Even long-term XRP holders are diversifying into $LBRETT to capture the higher risk–reward profile. The combination of meme token virality, Ethereum Layer 2 scaling, and outsized staking rewards makes Layer Brett a unique play heading into the 2025 crypto bull run.
The presale structure is also creating urgency: every stage increases the price, staking yields drop as more users stake, and the $1M giveaway adds another incentive for early adoption. Analysts argue this combination of timing, tech, and tokenomics could make Layer Brett the top gainer crypto of the next cycle.
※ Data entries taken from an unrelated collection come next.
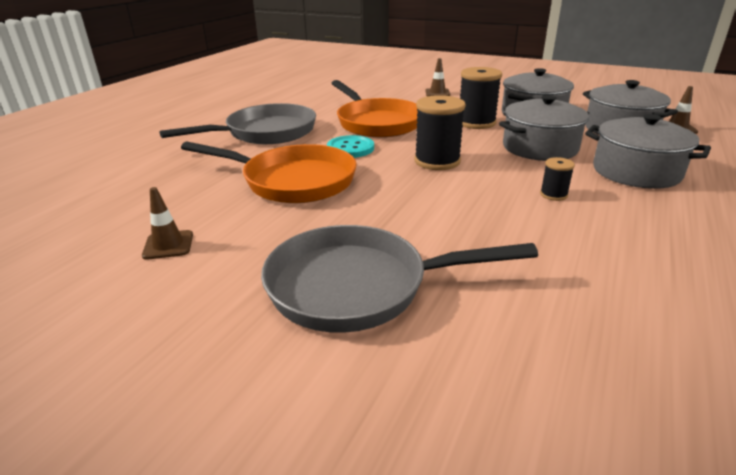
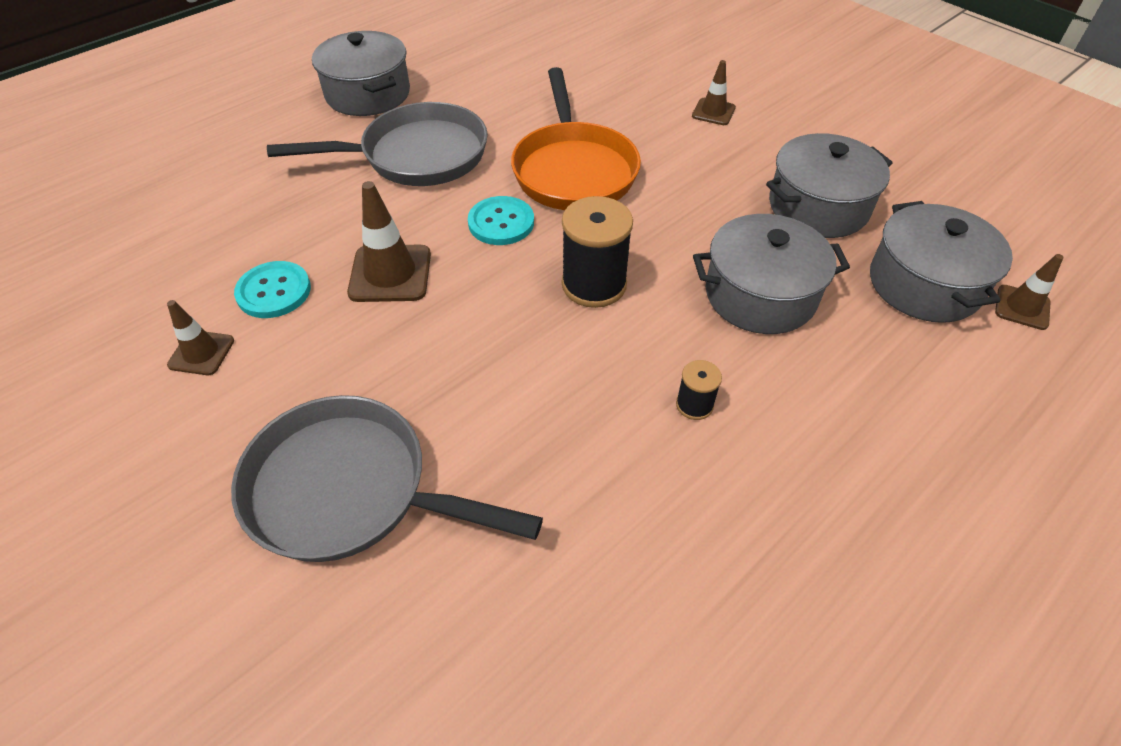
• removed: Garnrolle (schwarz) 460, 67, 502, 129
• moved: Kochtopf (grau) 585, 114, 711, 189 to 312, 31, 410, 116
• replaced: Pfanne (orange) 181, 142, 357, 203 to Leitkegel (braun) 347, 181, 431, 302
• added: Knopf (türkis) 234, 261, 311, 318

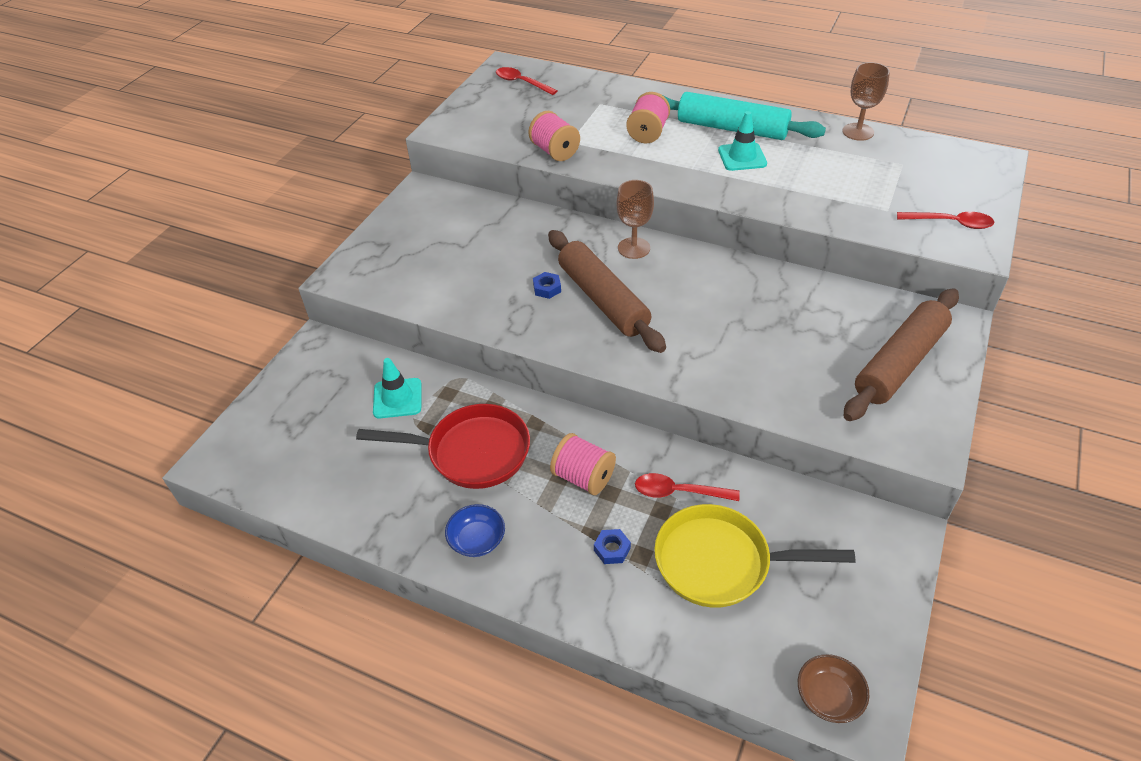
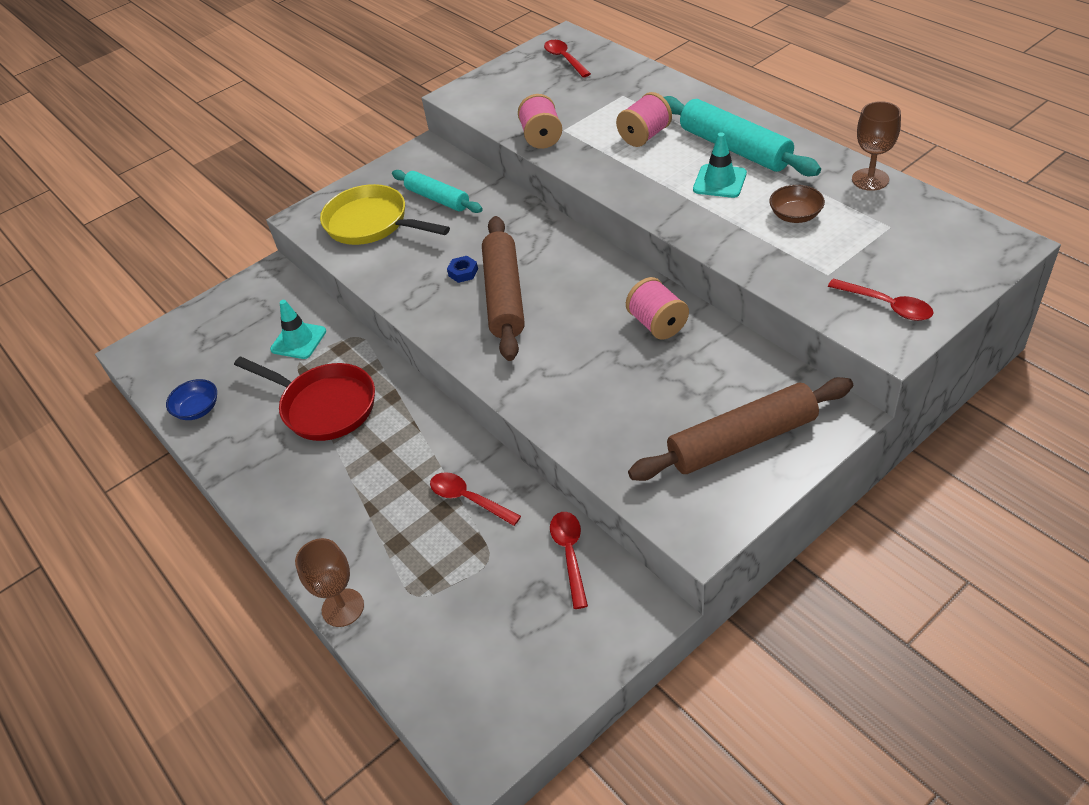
• moved: Kelch (braun) 617, 180, 654, 259 to 295, 538, 364, 627
• moved: Garnrolle (rosa) 550, 433, 616, 495 to 626, 277, 689, 340
• moved: Schüssel (blau) 445, 504, 505, 557 to 166, 379, 217, 420
• moved: Pfanne (gelb) 654, 504, 856, 608 to 320, 184, 450, 245
• removed: Sechskantmutter (blau) 594, 529, 631, 564
• moved: Schüssel (braun) 798, 654, 870, 723 to 769, 185, 825, 223
• added: Nudelholz (türkis) 392, 170, 483, 213
• added: Löffel (rot) 550, 512, 588, 609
XRP ETF approval could be a major event, but Layer Brett is already seeing explosive demand today. With staking rewards above 700%, a $1M giveaway live, and presale pricing set to rise, the window to act is closing quickly. Missing out now could mean watching others 50x their positions in the next bull run.
Layer Brett presale is live — secure your $LBRETT now before the next stage fills and rewards shrink.

Website: https://layerbrett.com
Telegram: https://t.me/layerbrett
X: https://x.com/LayerBrett
This article contains information about a cryptocurrency presale. Crypto Economy is not associated with the project. As with any initiative within the crypto ecosystem, we encourage users to do their own research before participating, carefully considering both the potential and the risks involved. This content is for informational purposes only and does not constitute investment advice.